Letta was renamed from MemGPT and its SDK surface has evolved (e.g., `client.agents.archival_memory.create(...)`-style methods in current versions). The names below describe the conceptual mapping. Check your installed Letta SDK version for exact call signatures.
**The mapping**
| Letta concept | Synap concept |
| --------------------------------------- | ------------------------------------------------------------------------------------------------------------------------------------------------------------------------------ |
| `agent.core_memory` | Build it from `sdk.user.context.fetch` results at every turn: it's not stored in Synap, it's assembled at retrieval time. Use `get_context_for_prompt` for the cached version. |
| `agent.archival_memory.insert(text)` | `sdk.memories.create(document=text, document_type="document", user_id=..., customer_id=...)` |
| `agent.archival_memory.search(query)` | `sdk.user.context.fetch(user_id=..., search_query=[query], types=[ContextType.FACTS])` (import `ContextType` from `maximem_synap.models.enums`, or pass the string `"facts"`) |
| `agent.recall_memory` (last N messages) | `sdk.conversation.record_message` + `get_context_for_prompt` (returns recent + compacted) |
| Per-agent state | Per-user + per-conversation state: Letta's "one agent" maps to Synap's `(user_id, conversation_id)` pair |
**The bigger shift**
Letta wants you to think in terms of "one persistent agent per user." Synap is provider-agnostic: the LLM provider doesn't matter; Synap is just memory. Migrating means:
1. Splitting agent state from memory: keep agent logic in your app code; move memory to Synap.
2. Replacing Letta's runtime with whichever LLM SDK you actually want (OpenAI, Anthropic, etc.).
3. Re-modeling `core_memory` as a prompt template populated from `ContextResponse` at every turn.
This is a re-architecture, not a drop-in. The win is that your agent loop becomes portable across LLM providers.
***
## SuperMemory → Synap
**How SuperMemory stores memory.** SuperMemory is consumer-oriented, single-user, focused on personal notes / web clips. The model is "ingest a URL or text → semantic search later."
**The mapping**
| SuperMemory concept | Synap concept |
| ------------------------ | -------------------------------------------------------------------------------------------- |
| `addMemory(text)` | `sdk.memories.create(document=text, document_type="document", user_id=..., customer_id=...)` |
| `search(query)` | `sdk.user.context.fetch(user_id=..., search_query=[query])` |
| `space` (rough grouping) | `customer_id` (B2B) or a `metadata.space` tag (single-user) |
| Per-user isolation | Native via `user_id` |
The migration is mechanical: bulk-export from SuperMemory, ingest with `mode="long-range"`. The interesting part is what to do with the extra structure Synap gives you (typed memories, entity graph), which SuperMemory doesn't expose.
***
## General migration checklist
For any migration, work through this list:
* [ ] **Identify your identity model.** What's a user? A customer? A tenant? Map to `user_id` / `customer_id`.

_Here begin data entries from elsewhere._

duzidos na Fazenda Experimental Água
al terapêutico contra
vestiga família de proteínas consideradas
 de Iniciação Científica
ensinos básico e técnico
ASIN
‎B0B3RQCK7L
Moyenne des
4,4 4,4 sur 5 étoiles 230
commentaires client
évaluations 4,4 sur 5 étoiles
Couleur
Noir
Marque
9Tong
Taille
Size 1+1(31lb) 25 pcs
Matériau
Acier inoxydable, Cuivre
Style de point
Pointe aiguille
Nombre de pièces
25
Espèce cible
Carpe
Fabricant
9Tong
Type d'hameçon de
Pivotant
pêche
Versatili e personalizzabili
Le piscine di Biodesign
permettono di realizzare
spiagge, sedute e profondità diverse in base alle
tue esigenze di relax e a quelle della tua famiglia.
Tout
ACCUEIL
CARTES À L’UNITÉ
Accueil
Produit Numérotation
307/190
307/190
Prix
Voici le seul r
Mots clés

* [ ] **Pick one Instance vs many.** One per environment is the usual answer. One per customer if residency or MACA differs.
* [ ] **Author a Use-Case Markdown.** Synap generates the MACA from this. A 200-word file from you = significantly better extraction quality from day one. See [Use-Case Markdown](/concepts/memory-architecture#the-use-case-file).

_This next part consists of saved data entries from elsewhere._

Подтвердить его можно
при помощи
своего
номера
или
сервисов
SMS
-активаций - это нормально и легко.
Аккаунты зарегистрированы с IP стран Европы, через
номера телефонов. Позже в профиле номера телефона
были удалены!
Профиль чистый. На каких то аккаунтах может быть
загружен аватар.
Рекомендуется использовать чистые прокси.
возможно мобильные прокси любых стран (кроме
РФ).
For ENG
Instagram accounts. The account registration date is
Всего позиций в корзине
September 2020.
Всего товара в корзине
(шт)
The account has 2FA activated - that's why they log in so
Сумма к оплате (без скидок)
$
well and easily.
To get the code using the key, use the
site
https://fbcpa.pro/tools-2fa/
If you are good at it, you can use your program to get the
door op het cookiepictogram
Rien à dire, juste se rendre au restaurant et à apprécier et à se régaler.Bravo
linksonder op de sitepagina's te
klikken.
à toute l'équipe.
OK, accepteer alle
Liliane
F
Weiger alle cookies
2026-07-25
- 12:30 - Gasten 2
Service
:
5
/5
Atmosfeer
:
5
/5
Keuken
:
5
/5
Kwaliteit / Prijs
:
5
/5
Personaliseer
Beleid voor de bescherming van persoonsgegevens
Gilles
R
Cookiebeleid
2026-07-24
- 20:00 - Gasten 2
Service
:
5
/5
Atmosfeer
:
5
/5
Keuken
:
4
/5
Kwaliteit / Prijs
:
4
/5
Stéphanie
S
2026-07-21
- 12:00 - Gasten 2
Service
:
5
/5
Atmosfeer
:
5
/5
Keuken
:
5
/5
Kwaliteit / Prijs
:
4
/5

* [ ] **Decide on conversation\_id strategy.** Stable UUID per chat thread is the right answer for most apps.
* [ ] **Run the backfill at `mode="long-range"`** via `batch_create`. Use `document_id` for idempotency.

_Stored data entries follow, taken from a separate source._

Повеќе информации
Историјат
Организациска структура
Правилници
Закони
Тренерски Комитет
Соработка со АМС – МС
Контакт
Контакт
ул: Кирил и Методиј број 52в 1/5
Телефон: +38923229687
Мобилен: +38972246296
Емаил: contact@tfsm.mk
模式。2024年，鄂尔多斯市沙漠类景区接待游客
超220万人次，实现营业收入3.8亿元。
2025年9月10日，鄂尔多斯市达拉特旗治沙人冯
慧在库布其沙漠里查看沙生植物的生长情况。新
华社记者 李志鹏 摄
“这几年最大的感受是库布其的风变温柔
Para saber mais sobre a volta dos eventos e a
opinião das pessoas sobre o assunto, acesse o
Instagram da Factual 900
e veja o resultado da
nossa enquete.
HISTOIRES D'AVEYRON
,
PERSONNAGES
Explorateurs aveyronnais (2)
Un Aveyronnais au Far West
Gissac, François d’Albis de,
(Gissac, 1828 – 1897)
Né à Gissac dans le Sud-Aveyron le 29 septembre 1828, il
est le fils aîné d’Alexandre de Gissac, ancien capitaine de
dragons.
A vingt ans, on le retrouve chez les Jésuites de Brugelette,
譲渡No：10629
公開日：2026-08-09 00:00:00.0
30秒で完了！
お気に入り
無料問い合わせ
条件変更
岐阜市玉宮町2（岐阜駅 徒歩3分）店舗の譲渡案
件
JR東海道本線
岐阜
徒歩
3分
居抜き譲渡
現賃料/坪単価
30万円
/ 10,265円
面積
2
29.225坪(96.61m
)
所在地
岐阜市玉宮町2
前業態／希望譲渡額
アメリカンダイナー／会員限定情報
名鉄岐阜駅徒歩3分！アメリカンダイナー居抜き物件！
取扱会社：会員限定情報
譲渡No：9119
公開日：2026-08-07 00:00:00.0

* [ ] **Replace your retrieval call sites.** Map old query → `search_query=[…]`. Iterate over typed lists in the response instead of one flat list.
* [ ] **Test scope isolation** by querying as user A and confirming no user B memories appear.
* [ ] **Add graceful degradation.** Synap should make your agent better, not block its hot path. See [Graceful Degradation recipe](/patterns/graceful-degradation).
Once you're cut over, kill the old service. Don't try to dual-write: diverging memory state is a much harder problem than a clean cutover.